56 Manipulation and reduction of paediatric forearm fractures using Es-ketamine in a paediatric emergency department – a 5 year study
Forearm fractures are the most common paediatric injury presenting to A+E.1,2 Literature supports safe and effective treatment of these injuries in A+E using a variety of sedation methods, including ketamine.3,4 The Paediatric Orthopaedic Trauma Snapshot (POTS) study showed that only 35% of A+Es nationally allow manipulation of these injuries in the department.Methods
A retrospective analysis was undertaken of all patients presenting with fractures of the forearm between January 2012 to December 2016 who were treated with reduction and manipulation in the Alder Hey A+E department using Es-ketamine.

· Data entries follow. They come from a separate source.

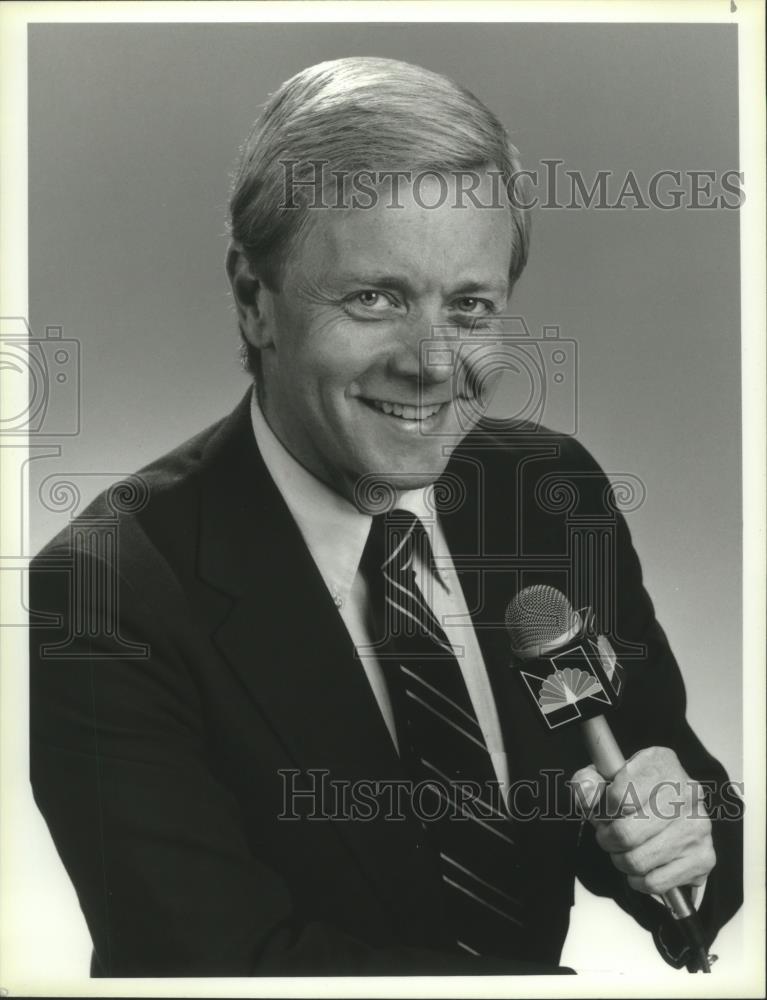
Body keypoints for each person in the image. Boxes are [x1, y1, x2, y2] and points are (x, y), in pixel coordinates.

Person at [28, 56, 742, 978]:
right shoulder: (102, 595)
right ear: (255, 299)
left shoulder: (546, 491)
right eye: (375, 298)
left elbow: (679, 785)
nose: (434, 365)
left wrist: (686, 841)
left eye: (470, 306)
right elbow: (216, 969)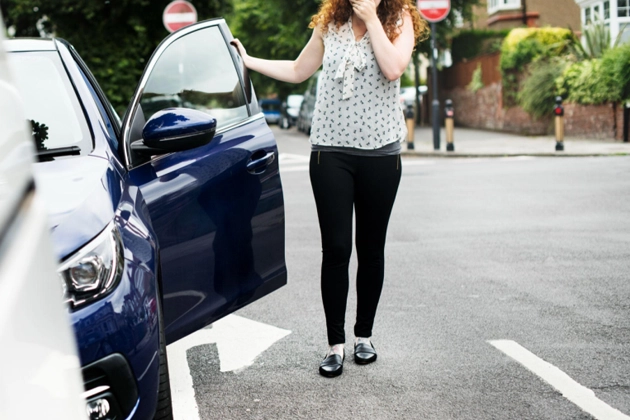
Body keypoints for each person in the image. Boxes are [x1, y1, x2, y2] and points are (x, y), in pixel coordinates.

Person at [231, 0, 428, 377]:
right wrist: (249, 61)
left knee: (371, 249)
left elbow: (393, 68)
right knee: (336, 248)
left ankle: (364, 336)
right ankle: (335, 344)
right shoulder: (330, 22)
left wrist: (371, 20)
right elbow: (297, 70)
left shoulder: (398, 19)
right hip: (330, 152)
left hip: (381, 154)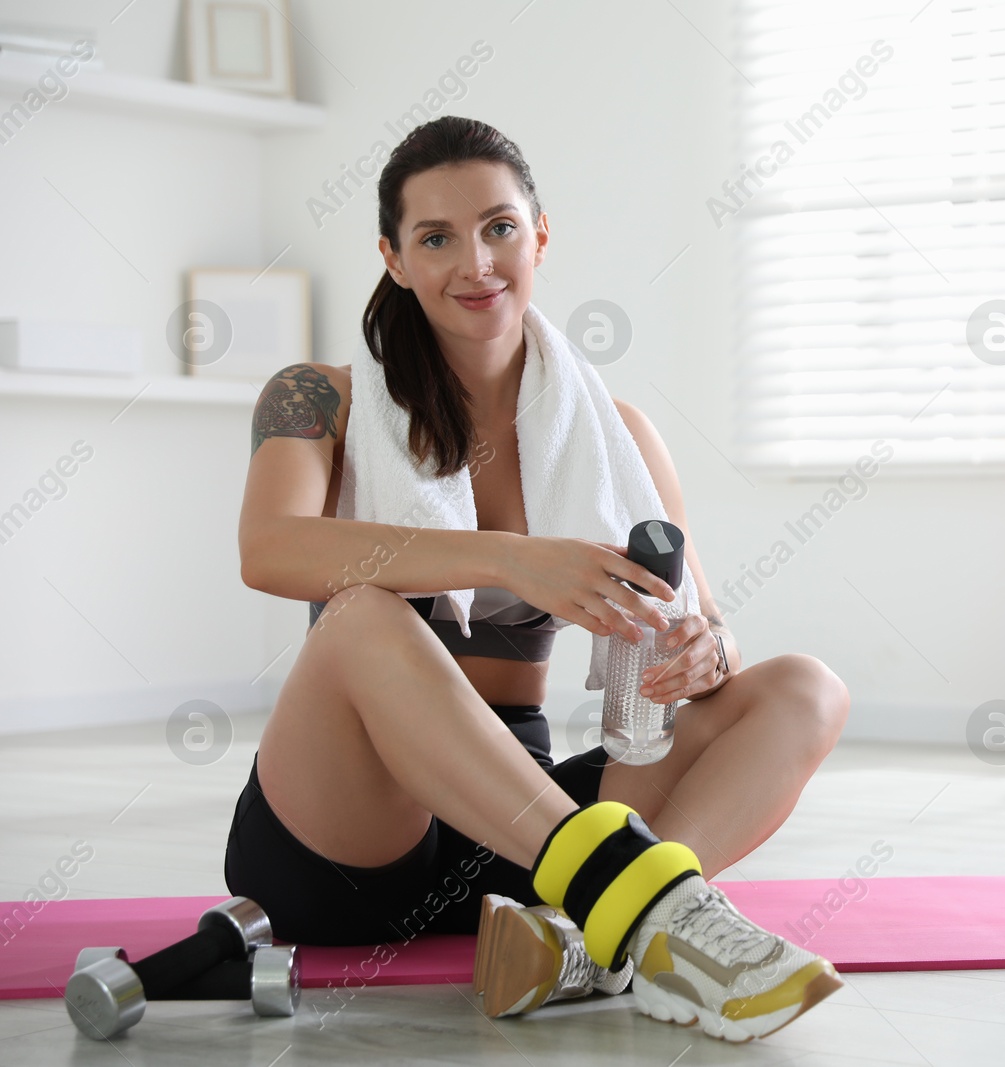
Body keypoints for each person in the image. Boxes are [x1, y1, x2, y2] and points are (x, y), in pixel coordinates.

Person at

Pre and post manipulation radiographs were reviewed, and fracture angulation measured pre and post reduction.Results
A total of 151 patients were included with an average age of 8.5 years. 3 Salter Harris Type I, 16 Salter Harris Type II, 54 metaphyseal fractures, 44 distal third diaphyseal, 31 middle third diaphyseal and 3 proximal third diaphyseal were noted. 3 patients were lost to follow up after initial post reduction films. 11 patients required operative intervention following initial reduction. At one week follow up a further 5 patients were deemed to be of an unacceptable position requiring definitive operative management. No fractures slipped beyond 1 st week post procedure. A successful reduction, with improvement in lateral angulation, was achieved in 90% (133/148) of patients. The average pre-reduction lateral angulation was 23.7 degrees, post reduction was 4.6 and at final review was 0.3 degrees. At final follow up average 32 days all patients had clinical and radiological union.Discussion
Es-Ketamine has been established as a safe method of sedation in paediatrics. Es-Ketamine allows same day discharge thus improving patient journey and leading to about £63 000 savings annually.Conclusions
With adequate and appropriate training, the majority of simple radius and ulna fractures can be reduced and definitively treated safely and effectively using Es-ketamine in the emergency department. This technique has significant benefits in terms of resource management and finance whilst maintaining optimum patient care.